You heard it here first: The Shops at Don Mills is a great place to meet successful chefs. Earlier this year, I checked out the new outdoor mall and stumbled upon celebrity chef Mark McEwan promoting his upscale grocery store. Then last week I was back at Lawrence and Don Mills — thanks to the launch of Joey Don Mills — and got a personal tour of the new 9,000-sq-ft restaurant by the Executive Chef himself, Chris Mills.
While I’d never heard of it before, the Joey Restaurant chain already has 18 locations and is well known on the west coast of Canada. As a broad reference point, I’d say it’s similar to Milestones in terms of the casual, contemporary vibe, but the decor is a definite step up. And based on what I tried at the media launch, the food is tastier, spicier and more exciting. Chris designed the menu by putting a unique twist on classic dishes and scouring the planet for some of his favourite ethnic dishes. He’s traveled to many different countries, including Japan, where he became one of the few Canadian chefs to ever appear on the Japanese version of Iron Chef. Here he describes what battling Morimoto in Kitchen Stadium is really like:
Despite his half-point loss on Iron Chef, Chris clearly knows how to use the right ingredients in the right way. The best thing I tried was the Panang Prawn Curry Bowl ($16.99, shown left) boasting red coconut curry cream with Thai basil and peanuts. Considering the menu is obviously westernized, I was pleasantly surprised by the amount of kick contained in this dish and disappointed that I was only served a taster’s portion. I’d happily fork over my hard-earned cash for a full-sized version. The Bombay Butter Chicken ($16.99) comes with toasted almond basmati rice, grilled naan bread and lentil papadum. It wasn’t quite as spicy as I’d like, but it’s a valiant, flavourful effort.
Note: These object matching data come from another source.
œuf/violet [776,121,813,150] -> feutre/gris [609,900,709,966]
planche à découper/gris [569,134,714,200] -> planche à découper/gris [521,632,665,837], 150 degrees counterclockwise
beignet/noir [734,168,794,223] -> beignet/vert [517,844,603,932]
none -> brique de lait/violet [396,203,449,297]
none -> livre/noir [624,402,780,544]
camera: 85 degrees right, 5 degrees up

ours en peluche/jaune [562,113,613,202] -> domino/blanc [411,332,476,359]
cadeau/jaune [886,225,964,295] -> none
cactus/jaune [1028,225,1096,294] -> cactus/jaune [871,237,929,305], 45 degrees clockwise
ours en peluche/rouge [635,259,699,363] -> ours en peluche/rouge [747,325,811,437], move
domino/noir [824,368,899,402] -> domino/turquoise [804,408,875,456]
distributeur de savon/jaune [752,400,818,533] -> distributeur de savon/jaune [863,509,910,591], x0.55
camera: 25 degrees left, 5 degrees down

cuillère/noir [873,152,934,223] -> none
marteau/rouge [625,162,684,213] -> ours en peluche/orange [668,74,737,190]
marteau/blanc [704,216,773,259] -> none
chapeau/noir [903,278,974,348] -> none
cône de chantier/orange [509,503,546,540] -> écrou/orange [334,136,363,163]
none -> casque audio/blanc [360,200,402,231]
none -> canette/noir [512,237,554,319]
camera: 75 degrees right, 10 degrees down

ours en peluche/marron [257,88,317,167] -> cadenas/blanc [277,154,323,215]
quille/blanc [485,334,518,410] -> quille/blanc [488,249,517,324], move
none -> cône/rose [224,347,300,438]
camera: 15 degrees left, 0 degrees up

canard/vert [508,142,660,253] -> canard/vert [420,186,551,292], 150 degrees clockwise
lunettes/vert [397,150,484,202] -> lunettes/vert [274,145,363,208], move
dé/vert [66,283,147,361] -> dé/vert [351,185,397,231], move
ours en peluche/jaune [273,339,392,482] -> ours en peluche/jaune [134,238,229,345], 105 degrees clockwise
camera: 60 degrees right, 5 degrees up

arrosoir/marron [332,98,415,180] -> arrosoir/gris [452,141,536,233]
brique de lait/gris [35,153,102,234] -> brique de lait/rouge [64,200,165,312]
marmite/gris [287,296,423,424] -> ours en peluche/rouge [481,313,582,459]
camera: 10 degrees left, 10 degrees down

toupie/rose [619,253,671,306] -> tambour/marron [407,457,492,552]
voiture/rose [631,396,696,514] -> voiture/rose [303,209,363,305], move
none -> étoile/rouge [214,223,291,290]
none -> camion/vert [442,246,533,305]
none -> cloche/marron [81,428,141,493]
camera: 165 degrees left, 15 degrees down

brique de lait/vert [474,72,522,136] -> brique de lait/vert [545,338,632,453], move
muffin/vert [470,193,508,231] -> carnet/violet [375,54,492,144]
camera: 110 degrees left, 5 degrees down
The most highly-anticipated item was their infamous Lobster Grilled Cheese ($14.99). “We love to do twists on classics,” Chris explained. “Although I like rich and luxurious food, I also like simple and classic food.” Here he chose to remix the classic tuna melt, by switching out the tuna for Atlantic lobster. Rather than pairing it with a Kraft single, he uses brie and cheddar, which makes this one very decadent sandwich. Personally, I thought it could use more lobster (of course I did!), but I very much enjoyed the accompanying cocktail sauce for dipping instead of the expected ketchup. In comparison, the Ahi Tuna Tacos ($9.99) weren’t as exciting as their description: Seared rare tuna with sesame ginger coleslaw and wasabi-lime aioli. All those wonderful flavours got lost in the thick, crunchy shell.
In terms of ambiance, Joeys knows how to make an impact. The sweeping back-lit staircase is the first thing that catches your eye when you walk in. There’s a traditional sit-down restaurant to the right and a bar on the left with many flat-screen TVs for the rowdier crowd. Since there isn’t a traditional food court at the Shops of Don Mills, and a trip to neighbouring Jack Astor’s is one of my least favourite things to do on this planet, I’d definitely suggest popping into Joey Don Mills to find out what the west coast no longer has over us.